Leave out the pictures and reproduce all of the data exactly.

◆ Data records:

============================================================

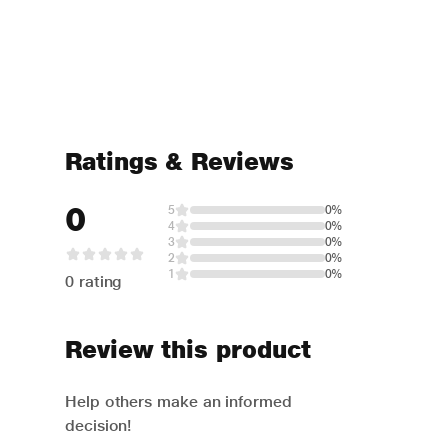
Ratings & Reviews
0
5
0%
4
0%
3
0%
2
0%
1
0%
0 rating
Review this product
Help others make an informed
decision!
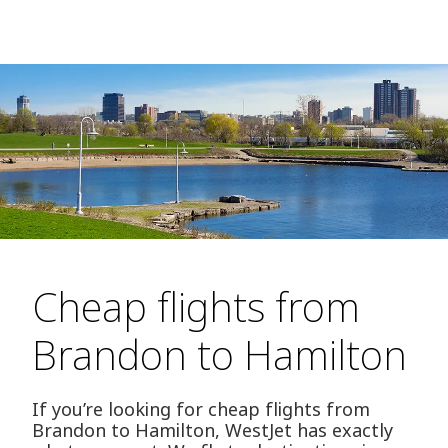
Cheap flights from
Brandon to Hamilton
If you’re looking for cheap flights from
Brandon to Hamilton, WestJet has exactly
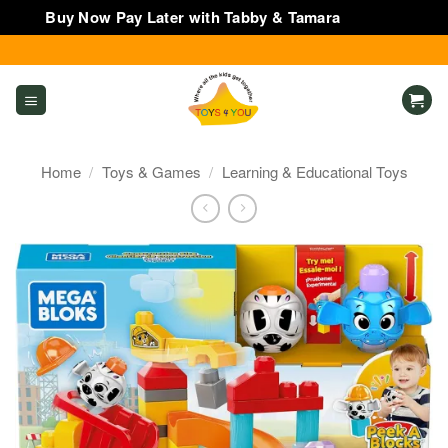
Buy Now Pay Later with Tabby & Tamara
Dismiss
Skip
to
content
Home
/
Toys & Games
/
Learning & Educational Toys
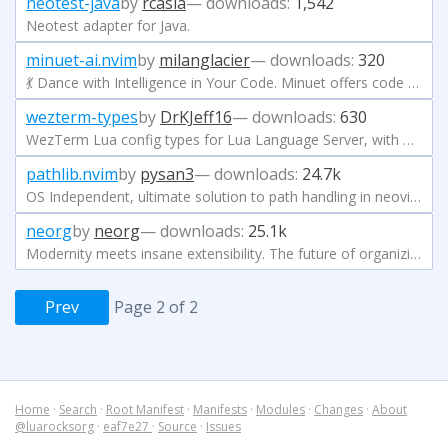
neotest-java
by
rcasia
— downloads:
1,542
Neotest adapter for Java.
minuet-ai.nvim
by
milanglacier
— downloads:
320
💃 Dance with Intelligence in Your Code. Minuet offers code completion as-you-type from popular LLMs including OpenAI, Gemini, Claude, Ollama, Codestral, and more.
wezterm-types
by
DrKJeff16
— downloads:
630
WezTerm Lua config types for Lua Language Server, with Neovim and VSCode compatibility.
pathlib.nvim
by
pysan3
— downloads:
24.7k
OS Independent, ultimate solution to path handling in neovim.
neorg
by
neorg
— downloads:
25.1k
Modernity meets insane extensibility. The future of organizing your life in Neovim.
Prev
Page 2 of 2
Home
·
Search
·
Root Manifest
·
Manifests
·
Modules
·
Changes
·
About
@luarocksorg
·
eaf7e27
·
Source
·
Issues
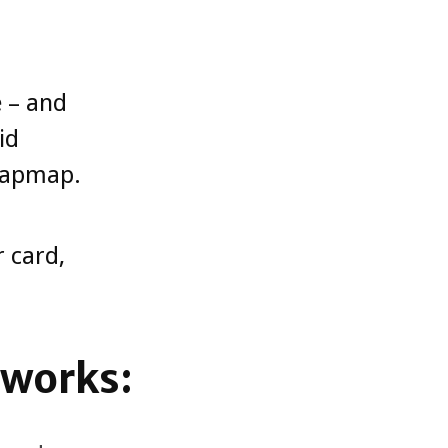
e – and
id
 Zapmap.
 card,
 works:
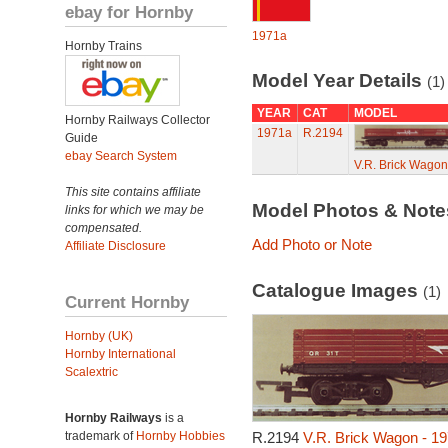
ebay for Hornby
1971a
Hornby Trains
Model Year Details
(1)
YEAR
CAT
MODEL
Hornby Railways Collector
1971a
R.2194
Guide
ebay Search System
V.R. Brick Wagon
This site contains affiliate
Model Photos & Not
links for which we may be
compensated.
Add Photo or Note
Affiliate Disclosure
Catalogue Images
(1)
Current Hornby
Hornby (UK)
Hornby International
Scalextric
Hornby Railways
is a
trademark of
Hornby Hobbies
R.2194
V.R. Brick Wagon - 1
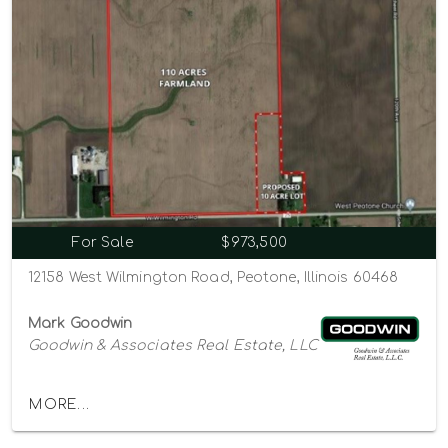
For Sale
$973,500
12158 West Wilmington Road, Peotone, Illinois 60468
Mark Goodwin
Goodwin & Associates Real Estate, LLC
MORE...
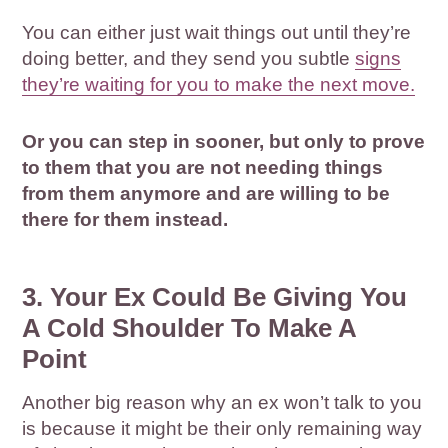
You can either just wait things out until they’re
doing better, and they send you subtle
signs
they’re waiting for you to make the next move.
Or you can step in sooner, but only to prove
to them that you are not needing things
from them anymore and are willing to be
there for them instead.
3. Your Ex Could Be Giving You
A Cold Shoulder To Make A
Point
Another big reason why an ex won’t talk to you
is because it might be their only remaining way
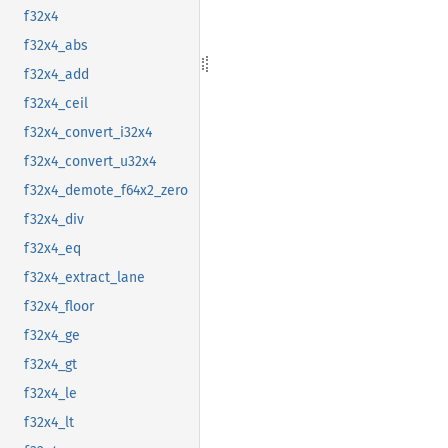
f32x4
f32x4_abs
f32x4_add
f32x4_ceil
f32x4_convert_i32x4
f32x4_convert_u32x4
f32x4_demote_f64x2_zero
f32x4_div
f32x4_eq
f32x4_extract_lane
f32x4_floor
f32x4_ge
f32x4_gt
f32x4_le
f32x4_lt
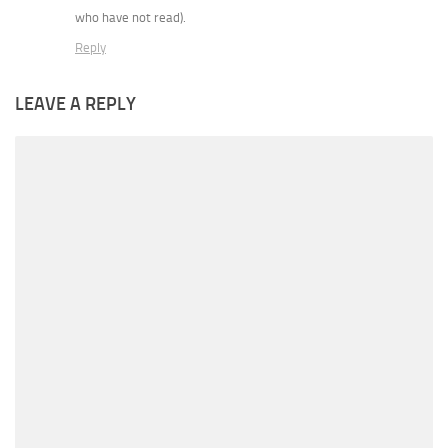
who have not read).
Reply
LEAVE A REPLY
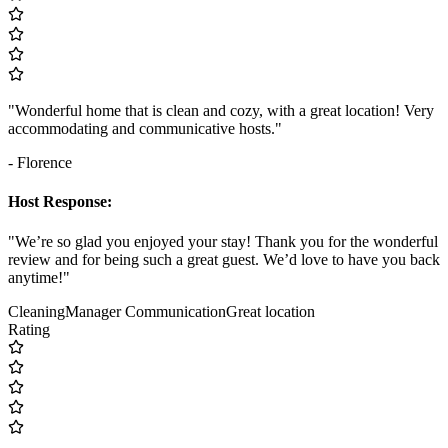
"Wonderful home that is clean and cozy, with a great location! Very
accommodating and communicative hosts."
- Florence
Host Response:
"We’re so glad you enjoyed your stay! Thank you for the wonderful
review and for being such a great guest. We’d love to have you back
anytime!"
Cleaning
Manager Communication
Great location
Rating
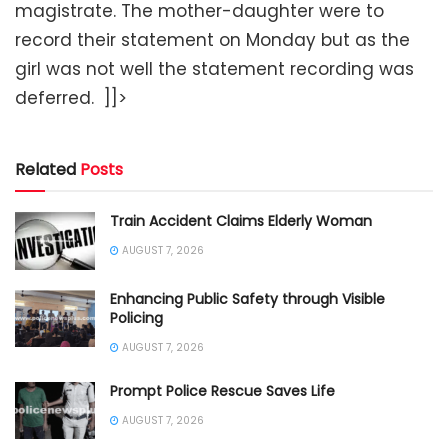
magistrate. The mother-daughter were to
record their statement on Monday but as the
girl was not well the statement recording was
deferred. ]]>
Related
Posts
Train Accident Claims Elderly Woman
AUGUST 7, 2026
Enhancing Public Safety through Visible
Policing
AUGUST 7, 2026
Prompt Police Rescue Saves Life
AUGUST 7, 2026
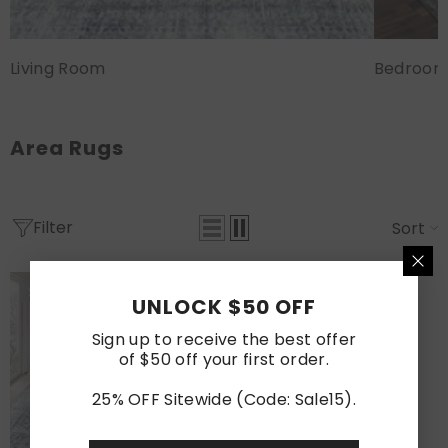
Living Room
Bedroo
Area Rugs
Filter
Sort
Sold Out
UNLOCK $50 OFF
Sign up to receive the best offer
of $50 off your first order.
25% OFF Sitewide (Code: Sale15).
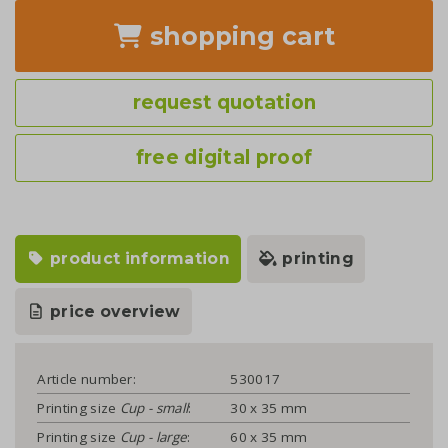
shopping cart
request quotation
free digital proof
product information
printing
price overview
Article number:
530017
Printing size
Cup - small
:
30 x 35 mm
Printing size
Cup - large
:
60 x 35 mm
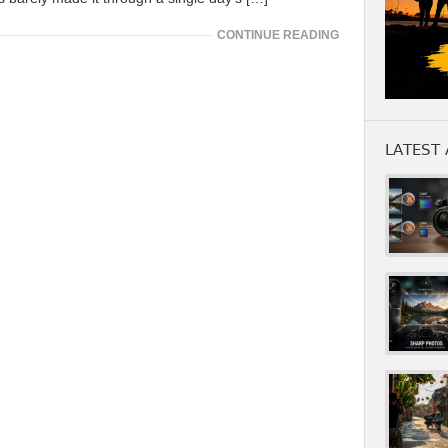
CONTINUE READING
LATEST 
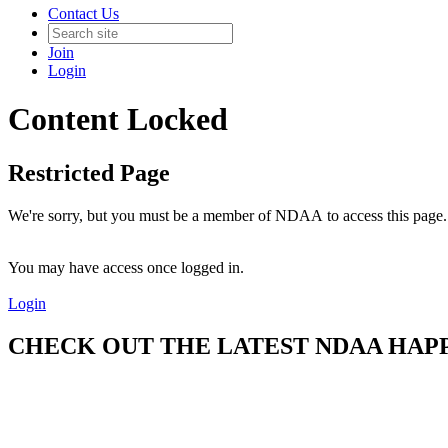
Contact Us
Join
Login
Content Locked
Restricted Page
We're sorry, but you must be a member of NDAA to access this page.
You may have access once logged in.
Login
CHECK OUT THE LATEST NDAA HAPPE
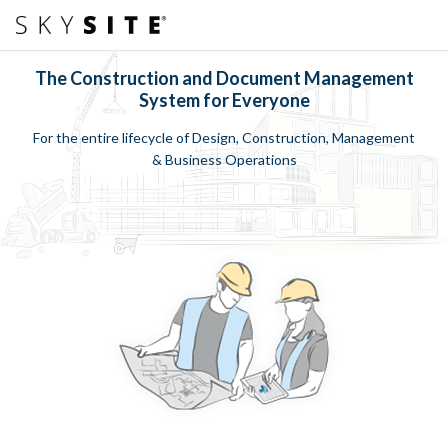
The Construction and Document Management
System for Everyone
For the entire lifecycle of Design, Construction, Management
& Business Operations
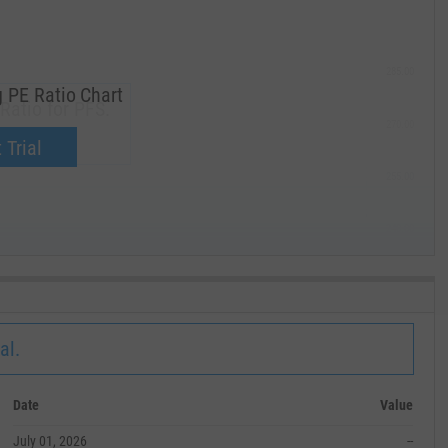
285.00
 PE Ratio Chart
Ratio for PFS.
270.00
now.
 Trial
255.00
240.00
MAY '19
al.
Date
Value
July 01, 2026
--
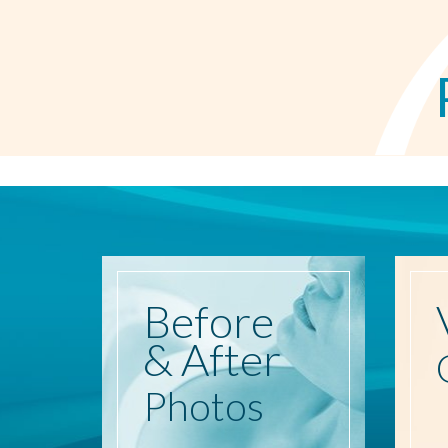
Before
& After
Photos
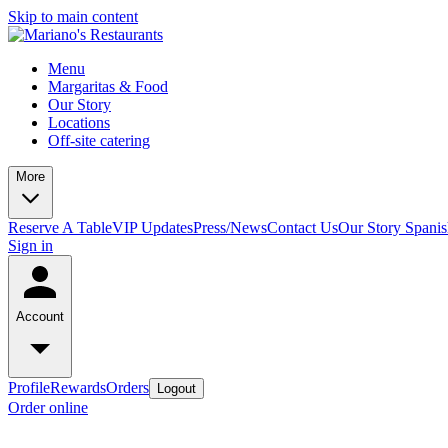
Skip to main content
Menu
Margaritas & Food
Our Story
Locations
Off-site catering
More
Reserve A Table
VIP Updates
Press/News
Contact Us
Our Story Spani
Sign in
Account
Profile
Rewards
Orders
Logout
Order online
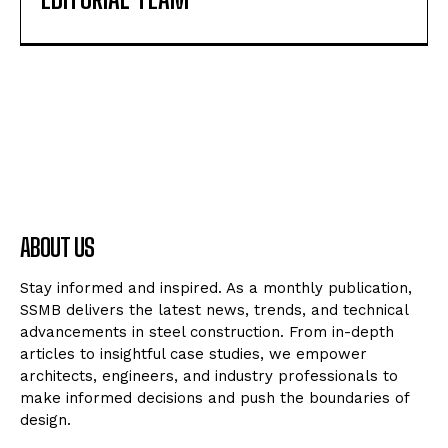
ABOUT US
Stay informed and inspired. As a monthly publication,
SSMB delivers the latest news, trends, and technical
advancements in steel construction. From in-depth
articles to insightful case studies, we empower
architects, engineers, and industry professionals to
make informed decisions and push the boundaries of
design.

============================================================

◆ Problem solution:
Ratings & Reviews
0
5
0%
4
0%
3
0%
2
0%
1
0%
0 rating
Review this product
Help others make an informed
decision!
Cheap flights from
Brandon to Hamilton
If you’re looking for cheap flights from
Brandon to Hamilton, WestJet has exactly
Buy Now Pay Later with Tabby & Tamara
Dismiss
Skip
to
content
Home
/
Toys & Games
/
Learning & Educational Toys
neotest-java
by
rcasia
— downloads:
1,542
Neotest adapter for Java.
minuet-ai.nvim
by
milanglacier
— downloads:
320
💃 Dance with Intelligence in Your Code. Minuet offers code completion as-you-type from popular LLMs including OpenAI, Gemini, Claude, Ollama, Codestral, and more.
wezterm-types
by
DrKJeff16
— downloads:
630
WezTerm Lua config types for Lua Language Server, with Neovim and VSCode compatibility.
pathlib.nvim
by
pysan3
— downloads:
24.7k
OS Independent, ultimate solution to path handling in neovim.
neorg
by
neorg
— downloads:
25.1k
Modernity meets insane extensibility. The future of organizing your life in Neovim.
Prev
Page 2 of 2
Home
·
Search
·
Root Manifest
·
Manifests
·
Modules
·
Changes
·
About
@luarocksorg
·
eaf7e27
·
Source
·
Issues
e – and
id
 Zapmap.
 card,
 works:
ebay for Hornby
1971a
Hornby Trains
Model Year Details
(1)
YEAR
CAT
MODEL
Hornby Railways Collector
1971a
R.2194
Guide
ebay Search System
V.R. Brick Wagon
This site contains affiliate
Model Photos & Not
links for which we may be
compensated.
Add Photo or Note
Affiliate Disclosure
Catalogue Images
(1)
Current Hornby
Hornby (UK)
Hornby International
Scalextric
Hornby Railways
is a
trademark of
Hornby Hobbies
R.2194
V.R. Brick Wagon - 1
For Sale
$973,500
12158 West Wilmington Road, Peotone, Illinois 60468
Mark Goodwin
Goodwin & Associates Real Estate, LLC
MORE...
You can either just wait things out until they’re
doing better, and they send you subtle
signs
they’re waiting for you to make the next move.
Or you can step in sooner, but only to prove
to them that you are not needing things
from them anymore and are willing to be
there for them instead.
3. Your Ex Could Be Giving You
A Cold Shoulder To Make A
Point
Another big reason why an ex won’t talk to you
is because it might be their only remaining way
f32x4
f32x4_abs
f32x4_add
f32x4_ceil
f32x4_convert_i32x4
f32x4_convert_u32x4
f32x4_demote_f64x2_zero
f32x4_div
f32x4_eq
f32x4_extract_lane
f32x4_floor
f32x4_ge
f32x4_gt
f32x4_le
f32x4_lt
who have not read).
Reply
LEAVE A REPLY
"Wonderful home that is clean and cozy, with a great location! Very
accommodating and communicative hosts."
- Florence
Host Response:
"We’re so glad you enjoyed your stay! Thank you for the wonderful
review and for being such a great guest. We’d love to have you back
anytime!"
Cleaning
Manager Communication
Great location
Rating
magistrate. The mother-daughter were to
record their statement on Monday but as the
girl was not well the statement recording was
deferred. ]]>
Related
Posts
Train Accident Claims Elderly Woman
AUGUST 7, 2026
Enhancing Public Safety through Visible
Policing
AUGUST 7, 2026
Prompt Police Rescue Saves Life
AUGUST 7, 2026
Living Room
Bedroo
Area Rugs
Filter
Sort
Sold Out
UNLOCK $50 OFF
Sign up to receive the best offer
of $50 off your first order.
25% OFF Sitewide (Code: Sale15).
shopping cart
request quotation
free digital proof
product information
printing
price overview
Article number:
530017
Printing size
Cup - small
:
30 x 35 mm
Printing size
Cup - large
:
60 x 35 mm
CONTINUE READING
LATEST 
Contact Us
Join
Login
Content Locked
Restricted Page
We're sorry, but you must be a member of NDAA to access this page.
You may have access once logged in.
Login
CHECK OUT THE LATEST NDAA HAPPE
The Construction and Document Management
System for Everyone
For the entire lifecycle of Design, Construction, Management
& Business Operations
285.00
 PE Ratio Chart
Ratio for PFS.
270.00
now.
 Trial
255.00
240.00
MAY '19
al.
Date
Value
July 01, 2026
--
Before
& After
Photos
Skip to main content
Menu
Margaritas & Food
Our Story
Locations
Off-site catering
More
Reserve A Table
VIP Updates
Press/News
Contact Us
Our Story Spani
Sign in
Account
Profile
Rewards
Orders
Logout
Order online
ABOUT US
Stay informed and inspired. As a monthly publication,
SSMB delivers the latest news, trends, and technical
advancements in steel construction. From in-depth
articles to insightful case studies, we empower
architects, engineers, and industry professionals to
make informed decisions and push the boundaries of
design.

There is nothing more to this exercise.